Sus prentendidos pianissimi "flotados", fueron en realidad notas emitidas en falsettone, por lo que se observó que la joven soprano no entendió el papel ni vocal ni dramáticamente. Sin embargo, sobrevivió hasta el final con bastante dignidad.

Fernando de la Mora equivocó su parte al creer que cantaba el Rodolfo de La Bohème pucciniana durante acto y medio en el que ejecutó el papel casi marcando las notas, mientras que fue más audible durante el acto y medio restante en donde innecesariamente insertó sobreagudos de mal gusto y que además no fueron escritos por Verdi.

¿Por qué De la Mora ofrece tan malas funciones en su país si ha demostrado que puede hacerlo muy bien como en el Fausto de marzo pasado que cantó Baltimore o en el Roberto Devereux de septiembre pasado que interpretó al lado de Lauren Flanigan en el New York City Opera?
Como el Conde Walter tuvimos nuevamente la presencia del bajo ruso Vladimir Sviétlov Krútikov con una intervención muy mecánica y leída que no le permitió lograr el estilo verdiano en ningún momento a pesar de contar con un instrumento adecuado para el rol.
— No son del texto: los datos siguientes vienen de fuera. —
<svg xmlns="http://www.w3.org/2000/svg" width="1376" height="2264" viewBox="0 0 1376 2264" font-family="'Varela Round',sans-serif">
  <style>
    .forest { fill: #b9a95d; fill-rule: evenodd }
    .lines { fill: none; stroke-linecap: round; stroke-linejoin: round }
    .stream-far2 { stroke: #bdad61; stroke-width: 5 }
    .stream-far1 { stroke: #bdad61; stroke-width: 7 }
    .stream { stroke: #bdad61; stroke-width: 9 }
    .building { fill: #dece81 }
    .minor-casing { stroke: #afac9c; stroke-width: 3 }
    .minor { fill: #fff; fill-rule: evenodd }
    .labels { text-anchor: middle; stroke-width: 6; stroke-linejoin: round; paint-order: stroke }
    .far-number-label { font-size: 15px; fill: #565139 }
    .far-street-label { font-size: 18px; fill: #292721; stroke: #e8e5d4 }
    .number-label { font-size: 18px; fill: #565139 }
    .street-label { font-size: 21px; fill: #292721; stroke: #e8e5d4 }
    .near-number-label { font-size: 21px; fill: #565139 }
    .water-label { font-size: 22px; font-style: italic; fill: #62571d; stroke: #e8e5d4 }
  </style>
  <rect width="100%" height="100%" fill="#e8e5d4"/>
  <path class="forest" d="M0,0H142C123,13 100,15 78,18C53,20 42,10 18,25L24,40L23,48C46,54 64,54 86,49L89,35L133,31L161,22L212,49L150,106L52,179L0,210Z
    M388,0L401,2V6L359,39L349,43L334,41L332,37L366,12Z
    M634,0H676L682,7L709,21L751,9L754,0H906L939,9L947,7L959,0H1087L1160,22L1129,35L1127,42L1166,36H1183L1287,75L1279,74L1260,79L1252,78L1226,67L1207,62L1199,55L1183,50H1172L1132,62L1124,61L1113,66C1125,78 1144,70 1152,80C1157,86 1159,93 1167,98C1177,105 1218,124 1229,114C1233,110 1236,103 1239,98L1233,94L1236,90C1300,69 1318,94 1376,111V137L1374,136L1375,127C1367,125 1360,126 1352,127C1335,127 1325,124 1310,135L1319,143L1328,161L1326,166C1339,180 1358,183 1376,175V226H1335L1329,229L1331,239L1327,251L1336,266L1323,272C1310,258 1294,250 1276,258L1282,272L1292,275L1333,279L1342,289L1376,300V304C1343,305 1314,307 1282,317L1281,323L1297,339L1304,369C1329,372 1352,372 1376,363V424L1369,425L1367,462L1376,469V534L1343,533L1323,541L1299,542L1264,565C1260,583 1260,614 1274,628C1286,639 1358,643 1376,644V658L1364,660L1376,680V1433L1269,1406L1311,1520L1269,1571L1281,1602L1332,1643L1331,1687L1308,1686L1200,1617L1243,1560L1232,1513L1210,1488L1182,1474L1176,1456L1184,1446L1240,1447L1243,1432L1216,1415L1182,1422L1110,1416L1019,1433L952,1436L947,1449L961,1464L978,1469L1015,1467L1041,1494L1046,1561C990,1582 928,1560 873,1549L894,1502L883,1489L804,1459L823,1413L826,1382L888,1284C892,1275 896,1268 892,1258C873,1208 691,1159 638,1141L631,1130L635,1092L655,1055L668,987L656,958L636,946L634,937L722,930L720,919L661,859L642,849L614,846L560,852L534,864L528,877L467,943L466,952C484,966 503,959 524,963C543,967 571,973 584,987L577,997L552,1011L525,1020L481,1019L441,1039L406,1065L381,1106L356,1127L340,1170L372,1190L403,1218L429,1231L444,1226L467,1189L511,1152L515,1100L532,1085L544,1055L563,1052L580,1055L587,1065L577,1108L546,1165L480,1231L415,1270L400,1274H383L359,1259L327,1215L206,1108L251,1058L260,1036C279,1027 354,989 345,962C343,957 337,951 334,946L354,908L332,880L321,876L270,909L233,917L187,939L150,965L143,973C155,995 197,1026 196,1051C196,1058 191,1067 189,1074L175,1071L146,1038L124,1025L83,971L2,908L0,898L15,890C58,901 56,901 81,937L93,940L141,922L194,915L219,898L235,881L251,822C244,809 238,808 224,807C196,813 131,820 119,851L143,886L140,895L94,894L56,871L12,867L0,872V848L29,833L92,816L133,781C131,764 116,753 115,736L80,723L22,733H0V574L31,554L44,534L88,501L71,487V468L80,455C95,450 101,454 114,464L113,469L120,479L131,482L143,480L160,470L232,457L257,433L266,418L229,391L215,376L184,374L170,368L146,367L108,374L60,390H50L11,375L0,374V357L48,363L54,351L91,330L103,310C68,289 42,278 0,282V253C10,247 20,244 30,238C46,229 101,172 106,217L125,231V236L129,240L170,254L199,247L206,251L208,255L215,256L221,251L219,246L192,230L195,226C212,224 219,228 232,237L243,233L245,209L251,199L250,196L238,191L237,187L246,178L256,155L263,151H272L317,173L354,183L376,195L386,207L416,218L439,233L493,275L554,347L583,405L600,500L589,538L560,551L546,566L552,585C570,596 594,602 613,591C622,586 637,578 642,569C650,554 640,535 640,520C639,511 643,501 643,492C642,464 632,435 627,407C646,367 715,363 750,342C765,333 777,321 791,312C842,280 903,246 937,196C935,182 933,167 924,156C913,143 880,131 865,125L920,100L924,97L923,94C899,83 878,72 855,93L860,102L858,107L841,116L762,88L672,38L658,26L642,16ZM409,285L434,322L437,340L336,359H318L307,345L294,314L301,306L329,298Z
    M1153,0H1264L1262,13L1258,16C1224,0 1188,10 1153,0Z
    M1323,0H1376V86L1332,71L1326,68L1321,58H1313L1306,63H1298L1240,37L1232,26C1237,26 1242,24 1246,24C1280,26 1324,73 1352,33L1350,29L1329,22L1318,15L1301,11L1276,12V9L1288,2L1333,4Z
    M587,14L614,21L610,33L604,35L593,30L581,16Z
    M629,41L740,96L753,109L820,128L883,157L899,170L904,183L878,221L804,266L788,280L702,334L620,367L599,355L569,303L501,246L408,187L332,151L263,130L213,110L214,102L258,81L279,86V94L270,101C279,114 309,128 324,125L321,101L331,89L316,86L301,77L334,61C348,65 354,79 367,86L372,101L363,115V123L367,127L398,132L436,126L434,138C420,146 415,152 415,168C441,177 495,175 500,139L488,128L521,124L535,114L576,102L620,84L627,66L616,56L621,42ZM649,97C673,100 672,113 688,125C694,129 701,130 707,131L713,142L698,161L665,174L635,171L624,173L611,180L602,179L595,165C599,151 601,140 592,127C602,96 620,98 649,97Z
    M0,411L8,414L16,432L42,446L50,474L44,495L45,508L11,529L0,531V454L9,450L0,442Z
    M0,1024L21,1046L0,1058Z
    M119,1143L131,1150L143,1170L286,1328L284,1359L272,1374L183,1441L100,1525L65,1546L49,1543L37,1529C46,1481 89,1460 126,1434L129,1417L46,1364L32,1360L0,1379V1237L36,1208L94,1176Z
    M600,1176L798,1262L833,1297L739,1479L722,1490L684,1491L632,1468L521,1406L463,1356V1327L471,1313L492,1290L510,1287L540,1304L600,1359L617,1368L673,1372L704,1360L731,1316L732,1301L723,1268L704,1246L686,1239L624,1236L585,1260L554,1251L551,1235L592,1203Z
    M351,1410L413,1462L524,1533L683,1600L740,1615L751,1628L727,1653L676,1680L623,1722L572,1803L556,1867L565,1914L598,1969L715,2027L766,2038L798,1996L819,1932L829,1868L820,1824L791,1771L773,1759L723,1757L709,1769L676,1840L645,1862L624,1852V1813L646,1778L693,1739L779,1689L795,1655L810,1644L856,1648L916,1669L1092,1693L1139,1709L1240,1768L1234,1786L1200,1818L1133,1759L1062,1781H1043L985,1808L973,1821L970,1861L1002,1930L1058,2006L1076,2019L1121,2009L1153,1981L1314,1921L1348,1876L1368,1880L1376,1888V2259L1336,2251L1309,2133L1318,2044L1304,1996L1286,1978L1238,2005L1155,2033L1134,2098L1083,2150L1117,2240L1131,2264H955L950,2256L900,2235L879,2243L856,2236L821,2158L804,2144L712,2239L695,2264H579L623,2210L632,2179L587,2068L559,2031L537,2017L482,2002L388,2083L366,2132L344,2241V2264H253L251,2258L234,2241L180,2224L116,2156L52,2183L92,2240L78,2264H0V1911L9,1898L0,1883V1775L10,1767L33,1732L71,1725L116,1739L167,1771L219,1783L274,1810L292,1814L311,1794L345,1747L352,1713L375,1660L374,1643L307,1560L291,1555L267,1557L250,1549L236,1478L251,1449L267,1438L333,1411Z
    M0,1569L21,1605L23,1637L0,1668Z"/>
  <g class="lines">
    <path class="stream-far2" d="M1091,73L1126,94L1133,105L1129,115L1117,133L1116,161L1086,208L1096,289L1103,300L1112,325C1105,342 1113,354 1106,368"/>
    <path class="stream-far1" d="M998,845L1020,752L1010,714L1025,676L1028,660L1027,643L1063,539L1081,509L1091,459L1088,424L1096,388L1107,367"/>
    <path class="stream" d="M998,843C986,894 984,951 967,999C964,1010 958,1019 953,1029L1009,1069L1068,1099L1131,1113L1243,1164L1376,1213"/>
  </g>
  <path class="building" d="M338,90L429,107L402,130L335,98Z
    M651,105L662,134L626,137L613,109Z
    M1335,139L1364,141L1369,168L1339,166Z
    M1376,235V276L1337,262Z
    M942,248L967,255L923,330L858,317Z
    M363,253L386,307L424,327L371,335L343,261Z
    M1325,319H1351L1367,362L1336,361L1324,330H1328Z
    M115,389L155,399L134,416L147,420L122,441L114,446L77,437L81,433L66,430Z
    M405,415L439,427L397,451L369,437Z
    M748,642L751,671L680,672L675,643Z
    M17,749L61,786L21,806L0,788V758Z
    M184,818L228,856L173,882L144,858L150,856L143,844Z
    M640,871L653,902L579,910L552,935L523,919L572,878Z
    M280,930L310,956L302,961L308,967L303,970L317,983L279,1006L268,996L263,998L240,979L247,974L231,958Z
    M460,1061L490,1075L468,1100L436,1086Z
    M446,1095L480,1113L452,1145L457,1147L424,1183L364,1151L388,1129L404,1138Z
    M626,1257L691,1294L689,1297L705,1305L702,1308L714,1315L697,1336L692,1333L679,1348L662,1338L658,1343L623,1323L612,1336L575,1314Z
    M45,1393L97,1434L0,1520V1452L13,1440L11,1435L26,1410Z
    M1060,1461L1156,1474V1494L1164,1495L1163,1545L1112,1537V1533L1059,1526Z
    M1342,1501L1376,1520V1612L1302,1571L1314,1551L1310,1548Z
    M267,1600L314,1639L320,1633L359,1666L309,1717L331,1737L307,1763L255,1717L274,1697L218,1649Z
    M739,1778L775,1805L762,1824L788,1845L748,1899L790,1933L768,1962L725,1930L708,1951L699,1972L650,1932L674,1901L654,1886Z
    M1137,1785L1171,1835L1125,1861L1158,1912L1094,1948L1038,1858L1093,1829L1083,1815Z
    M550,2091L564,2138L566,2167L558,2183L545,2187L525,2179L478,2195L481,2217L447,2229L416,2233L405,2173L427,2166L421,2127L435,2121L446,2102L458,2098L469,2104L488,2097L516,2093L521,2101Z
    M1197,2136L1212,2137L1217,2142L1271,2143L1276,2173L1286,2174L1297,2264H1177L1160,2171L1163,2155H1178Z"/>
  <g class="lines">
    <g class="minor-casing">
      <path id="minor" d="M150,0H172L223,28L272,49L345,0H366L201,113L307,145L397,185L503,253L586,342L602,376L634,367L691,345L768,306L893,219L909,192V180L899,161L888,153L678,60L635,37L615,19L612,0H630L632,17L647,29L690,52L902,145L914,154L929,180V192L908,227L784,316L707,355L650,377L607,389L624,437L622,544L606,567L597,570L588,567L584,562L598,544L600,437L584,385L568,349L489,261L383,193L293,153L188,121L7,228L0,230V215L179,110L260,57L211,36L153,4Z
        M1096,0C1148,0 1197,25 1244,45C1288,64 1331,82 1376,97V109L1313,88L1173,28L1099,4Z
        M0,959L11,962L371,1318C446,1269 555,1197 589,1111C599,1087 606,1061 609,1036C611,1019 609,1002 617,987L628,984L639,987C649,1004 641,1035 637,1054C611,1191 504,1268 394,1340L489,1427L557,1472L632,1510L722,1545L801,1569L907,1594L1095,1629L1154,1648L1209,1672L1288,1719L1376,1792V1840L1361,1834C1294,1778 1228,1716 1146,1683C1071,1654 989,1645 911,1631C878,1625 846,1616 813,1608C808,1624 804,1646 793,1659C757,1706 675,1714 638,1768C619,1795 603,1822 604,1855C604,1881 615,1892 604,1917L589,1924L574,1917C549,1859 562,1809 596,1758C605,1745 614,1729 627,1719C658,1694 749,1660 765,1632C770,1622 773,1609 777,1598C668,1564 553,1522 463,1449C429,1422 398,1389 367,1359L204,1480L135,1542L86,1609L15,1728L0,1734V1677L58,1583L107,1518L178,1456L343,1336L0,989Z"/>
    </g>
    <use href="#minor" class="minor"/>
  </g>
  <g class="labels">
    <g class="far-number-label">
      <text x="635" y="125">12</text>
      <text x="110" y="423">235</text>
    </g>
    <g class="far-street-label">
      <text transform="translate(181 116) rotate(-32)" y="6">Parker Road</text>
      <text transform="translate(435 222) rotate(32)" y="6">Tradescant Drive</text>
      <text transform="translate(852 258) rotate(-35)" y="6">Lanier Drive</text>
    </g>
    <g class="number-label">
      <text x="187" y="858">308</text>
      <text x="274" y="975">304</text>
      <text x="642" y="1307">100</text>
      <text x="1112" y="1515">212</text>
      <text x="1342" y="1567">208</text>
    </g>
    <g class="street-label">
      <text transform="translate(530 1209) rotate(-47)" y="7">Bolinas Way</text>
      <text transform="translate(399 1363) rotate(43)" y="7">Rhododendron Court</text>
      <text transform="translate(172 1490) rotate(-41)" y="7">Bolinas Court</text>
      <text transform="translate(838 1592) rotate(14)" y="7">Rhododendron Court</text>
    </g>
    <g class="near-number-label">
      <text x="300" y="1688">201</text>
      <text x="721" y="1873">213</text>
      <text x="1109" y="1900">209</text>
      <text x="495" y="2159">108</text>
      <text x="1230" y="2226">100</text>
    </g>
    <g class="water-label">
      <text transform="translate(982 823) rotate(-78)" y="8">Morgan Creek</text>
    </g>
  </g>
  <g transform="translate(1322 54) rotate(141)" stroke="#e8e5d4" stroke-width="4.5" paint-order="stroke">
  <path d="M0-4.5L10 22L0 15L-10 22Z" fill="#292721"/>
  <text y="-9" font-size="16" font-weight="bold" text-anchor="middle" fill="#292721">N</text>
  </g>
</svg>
Como la Duquesa Federica, estuvo la mezzosoprano Carla López Speziale con un canto lineal y sin intención dramática alguna. Por su parte, Daniel Cervantes como Wurm, presentó serios problemas de afinación.

La dirección del mazatleco Enrique Patrón en términos generales fue medianamente eficiente, aunque no pudo extraer los sonidos más finos de la orquesta con notorias fallas en los metales, desafinadas cuerdas y toscos pasajes en donde los colores de la partitura de Verdi fueron hechos a un lado.

El Coro del Teatro del Palacio de Bellas Artes que dirige Luis Fernando Luna, presentó un desempeño ajustado gracias a su uniformidad a pesar de que era evidente que el director concertador les pidió todo plano y en forte.